A retrospective study of 40 patients with various neuromuscular disorders and more than 3 muscle fibers with rimmed vacuoles has been performed. Two subgroups of patients were distinguished according to the presence or absence of inflammatory exudates. In the first group (14 patients), inflammatory exudates were observed and numerous fibers showed partial invasion. Abnormal filamentous inclusions (16-18 nm in diameter) were found by electron microscopy in muscle fibers cytoplasm and/or nuclei. The diagnosis of inclusion body myositis (IBM) was made in these cases. They presented with insidious proximal muscle weakness and were not improved by immunosuppressive therapy. Immunohistological studies demonstrated T lymphocytes predominance, only few natural killer and B lymphocytes. The number of T8 lymphocytes was high in endomysial sites while T4 were more numerous in perivascular exudates.

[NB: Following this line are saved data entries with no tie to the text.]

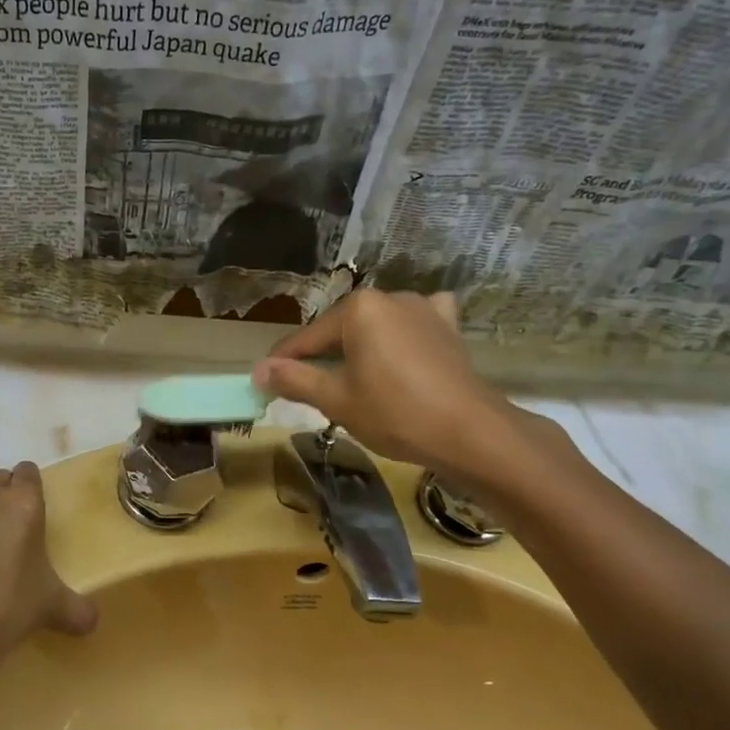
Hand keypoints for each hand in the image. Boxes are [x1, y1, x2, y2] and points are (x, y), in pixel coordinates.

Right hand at [253, 290, 540, 485]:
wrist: (470, 432)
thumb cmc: (395, 413)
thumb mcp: (335, 399)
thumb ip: (293, 380)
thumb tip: (258, 370)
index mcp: (358, 309)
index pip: (307, 339)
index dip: (283, 364)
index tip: (264, 383)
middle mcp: (390, 297)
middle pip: (340, 331)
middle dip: (322, 358)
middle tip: (307, 390)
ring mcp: (424, 309)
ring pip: (376, 328)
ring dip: (360, 349)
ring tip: (352, 381)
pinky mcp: (448, 327)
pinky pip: (414, 324)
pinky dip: (402, 335)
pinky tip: (402, 349)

Abnormal membranous expression of class I MHC antigens was observed on muscle fibers lying near the inflammatory exudates. In the second group of cases (26 patients), no inflammatory exudate was observed. This group of neuromuscular diseases with rimmed vacuoles was heterogeneous. In 10 cases, abnormal filamentous inclusions (16-18 nm in diameter) were observed in rimmed vacuoles. However, this ultrastructural feature did not help in distinguishing subgroups. Various neuromuscular disorders were observed in this group: oculopharyngeal muscular dystrophy (12 cases with IBM like filaments in 4 cases), chronic spinal atrophy (5 cases with IBM like filaments in 3 cases), post poliomyelitis syndrome (2 cases with IBM-like filaments in one), muscle glycogenosis with IBM like filaments (2 cases), hereditary limb girdle myopathy or distal myopathy (3 cases) and 1 patient clinically presenting with polymyositis and another with cramps and myalgias. No abnormal sarcolemmal expression of class I MHC was found in this group. The pathogenesis of IBM is discussed. Besides T cell mediated cytotoxicity, denervation may be involved. The nature of the abnormal 16-18 nm filamentous inclusions remains unknown. These filaments are not IBM specific.

摘要

对40例患有各种神经肌肉疾病且有超过3条边缘空泡肌纤维的患者进行了回顾性研究。根据是否存在炎性渗出物将患者分为两个亚组。第一组(14例患者)观察到炎性渗出物,许多肌纤维显示部分浸润。通过电子显微镜在肌纤维细胞质和/或细胞核中发现了异常的丝状包涵体(直径16 - 18nm)。这些病例诊断为包涵体肌炎(IBM)。他们表现为隐匿性近端肌无力,免疫抑制治疗无效。免疫组织学研究显示T淋巴细胞占优势,只有少数自然杀伤细胞和B淋巴细胞。在肌内膜部位T8淋巴细胞数量较多,而在血管周围渗出物中T4淋巴细胞数量更多。在炎性渗出物附近的肌纤维上观察到I类MHC抗原的异常膜表达。第二组病例(26例患者)未观察到炎性渗出物。这组有边缘空泡的神经肌肉疾病是异质性的。在10例病例中,在边缘空泡中观察到异常的丝状包涵体(直径16 - 18nm)。然而,这种超微结构特征无助于区分亚组。在这组中观察到各种神经肌肉疾病:眼咽型肌营养不良(12例,4例有IBM样细丝)、慢性脊髓萎缩(5例,3例有IBM样细丝)、脊髓灰质炎后综合征(2例,1例有IBM样细丝)、伴有IBM样细丝的肌肉糖原贮积症(2例)、遗传性肢带型肌病或远端肌病(3例),1例临床诊断为多发性肌炎,另1例表现为痉挛和肌痛。该组未发现I类MHC的异常肌膜表达。讨论了IBM的发病机制。除了T细胞介导的细胞毒性外,可能还涉及失神经支配。异常的16 - 18nm丝状包涵体的性质仍然未知。这些细丝并非IBM所特有。